So im working with more than 100 thousand samples dota2 dataset which consist of the winner and the "hero" composition from each match. I was trying to build winner of the match prediction model similiar to this [http://jmcauley.ucsd.edu/cse255/projects/fa15/018.pdf]. so the vector input is
Xi= 1 if hero i on radiant side, 0 otherwise.
X(119+i) = 1 if hero i on dire side, 0 otherwise
The vector X consist 238 entri since there are 119 kind of heroes. Each vector represent the composition of the heroes that is played within each match. Each match always consist of exactly 10 heroes (5 radiant side 5 dire side).
From this set up i would have a binary matrix of 100k times (222 + 1) dimension with row represent how many samples and columns represent features, +1 columns for the label vector (0 and 1, 1 meaning radiant side win)

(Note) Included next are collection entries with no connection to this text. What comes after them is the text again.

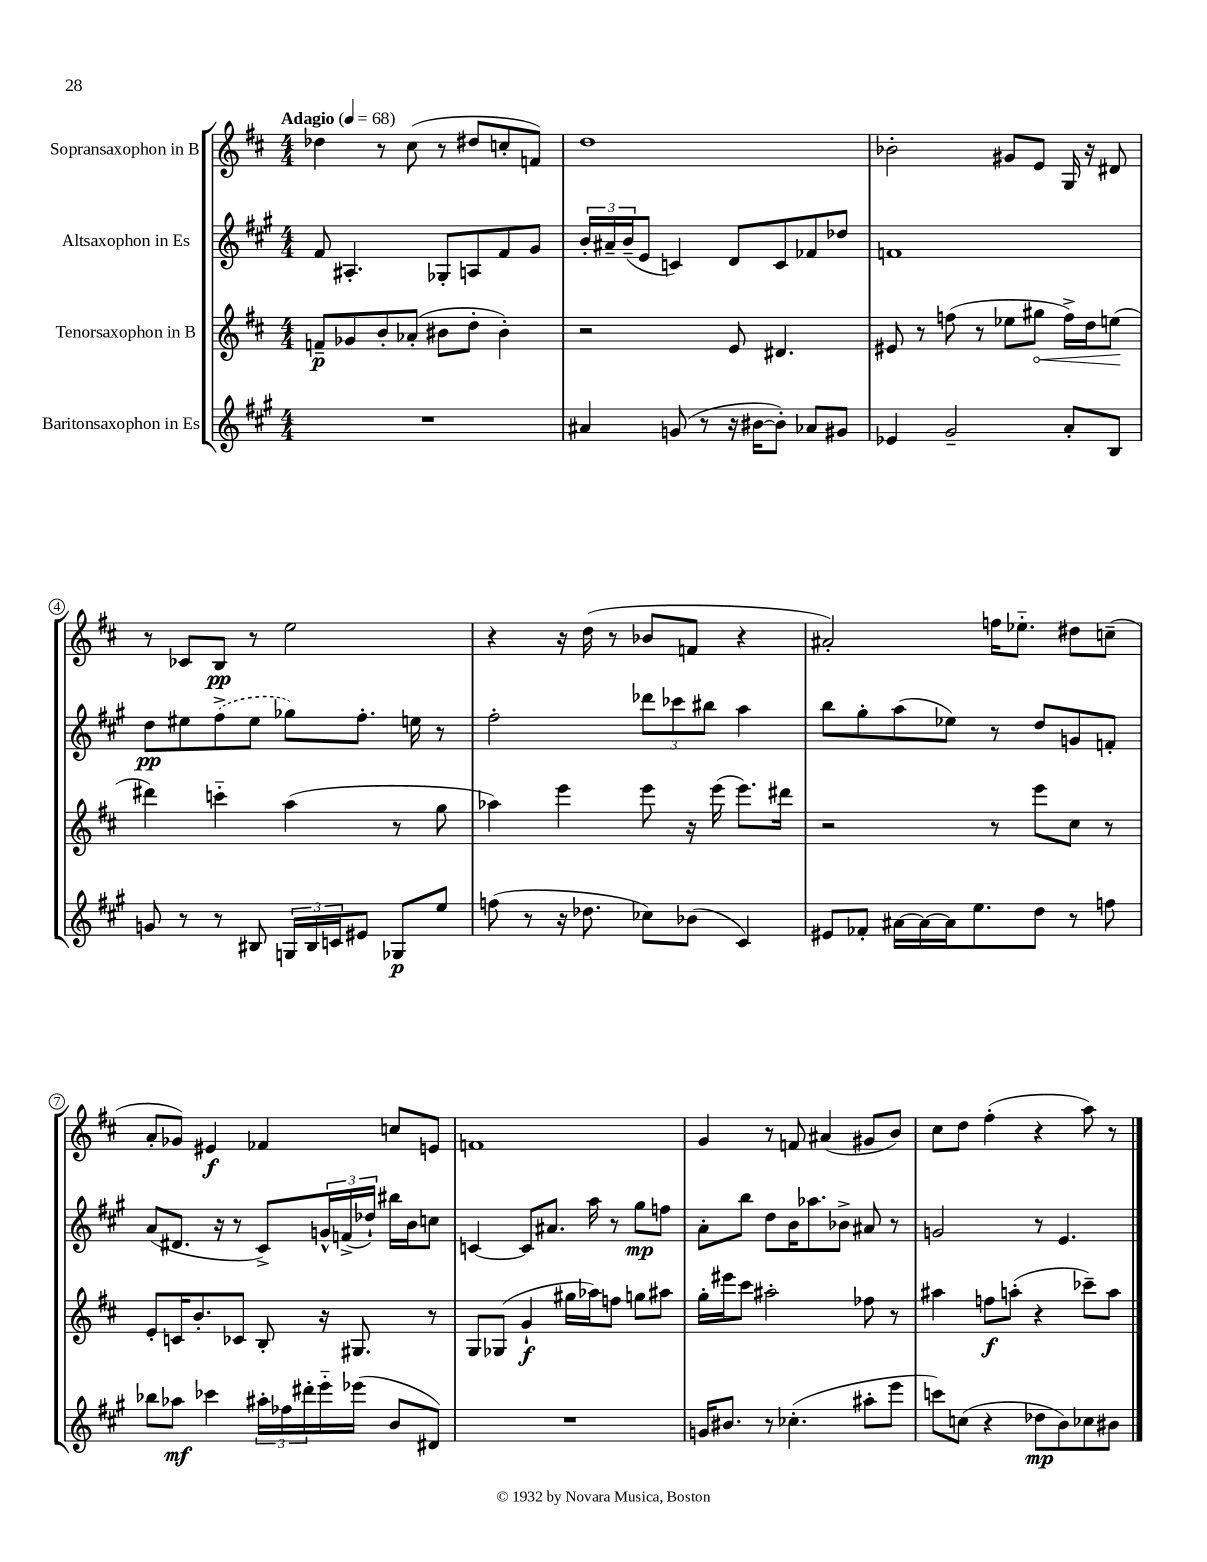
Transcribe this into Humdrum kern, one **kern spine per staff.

**kern	**kern	**kern	**kern
*staff4	*staff3	*staff2	*staff1
*clefG2	*clefG2	*clefG2	*clefG2
*k[f#c#g#]	*k[f#c#]	*k[f#c#g#]	*k[f#c#]
*M4/4	*M4/4	*M4/4	*M4/4
*MM68	*MM68	*MM68	*MM68
1r	8f~	8f#	4dd-
.	8g-	4.A#'	.
.	8b'	.	8r
.	(8a-'	.	(8cc#
.	8b#	8G-'	8r
.	8dd'	8A	8dd#
.	4b#')	8f#	8cc'
.	.	8g#	8f)
=	=	=	=
4a#	2r	24b'	1dd
.	.	24a#~	.
.	.	(24b~	.
.	.	8e	.
(8g	.	4c)	.
8r	.	.	.
16r	8e	8d	.
[16b#	.	.	.
8b#'])	4.d#	8c	.
8a-	.	8f-	.
8g#	.	8dd-	.
=	=	=	=
4e-	8e#	1f	2b-'
.	8r	.	.
2g#~	(8ff	.	.
.	8r	.	.
.	8ee-	.	8g#
.	8gg#	.	8e
8a'	16ff^)	.	16G
.	16dd	.	16r
8B	(8ee	.	8d#
=	=	=	=
8g	4ddd#)	8dd	8r
8r	.	8ee#	8c-
8r	4ccc'~	(8ff#^	8B
8B#	.	8ee#	8r
24G	(4aa	8gg-)	2ee
24B#	.	.	.
24c	.	.	.
8e#	.	8.ff#'	.
8G-	8r	.	.
.	.	16ee	.
8ee	8gg	8r	.
=	=	=	=
(8ff	4aa-)	2ff#'	4r
8r	.	.	.
16r	4eee	.	16r
8.dd-	.	.	(16dd
.	.	.	8r
8cc-)	8eee	12ddd-	8b-
.	.	12ccc-	.
(8b-	16r	.	8f
.	.	12bb#	.
.	(16eee	.	.
4c#)	8.eee)	4aa	4r
.	16ddd#	.	.
=	=	=	=
8e#	2r	8bb	2a#')
8f-'	.	8gg#'	.
[16a#	.	(8aa	.
16a#_	.	.	.
16a#]	.	8ee-)	.
8.ee	.	.	.
.	8r	8r	16ff
.	.	.	8.ee-'~
8dd	8eee	8dd	.
8r	8cc#	8g	8dd#
8ff	8r	8f'	(8cc~
=	=	=	=
8bb-	8e'	(8a	8a'
8aa-	16c	8.d#	8g-)
.	8.b'	.	.
4ccc-	.	.	4e#
.	.	16r	.
.	8c-	8r	.
24aa#'	8B'	8c#^)	4f-
24ff-	.	.	.
24ddd#'	.	.	.
16eee'~	16r	24g^^	.
.	.	(24f^	.
(16eee-	8.G#	.	.
.	.	24dd-`)	.
8b	.	16bb#	8cc
.	.	16b	.
8d#)	8r	8cc	8e
=	=	=	=
1r	8G	[4c	1f
.	(8G-	.	.
.	4g`	8c]	.
.	.	8.a#	.
.	16gg#	.	.
.	16aa-)	16aa	.
.	8ff	8r	.
.	8gg	8gg#	.
.	8aa#	8ff	.
=	=	=	=
16g	16gg'	8a'	4g
8.b#	16eee#	.	.
.	8ccc#	8bb	.
8r	2aa#'	8dd	8r
(4.cc-'	.	16b	8f
.	.	8.aa-	.
.	.	.	(4a#
.	.	8b-^	.
8aa#'	8ff-	8a#	8g#
8eee	8r	8r	8b)
=	=	=	=
8ccc)	4aa#	2g	8cc#
(8cc	.	.	8dd
4r	8ff	.	(4ff#'
.	(8aa'	.	.
8dd-	4r	8r	4r
8b)	.	4.e	.
8cc-	8ccc-~)	.	8aa)
8b#	8aa	.	8r
==	==	==	==
*-	*-	*-	*-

so if i dot product between two column vector of my matrix, i can get how many times hero i played with hero j on all the samples.
so if i hadamard product between two column vector of my matrix and the result of that we dot product to the vector column label i can get how many times hero i played with hero j and win.
with this i can calculate the total weight of each entri per samples that corresponding to the vector label. i could get very high coorelation between this "new features" to the label vector. but i cant find any references to this problem in statistics textbook on binary data.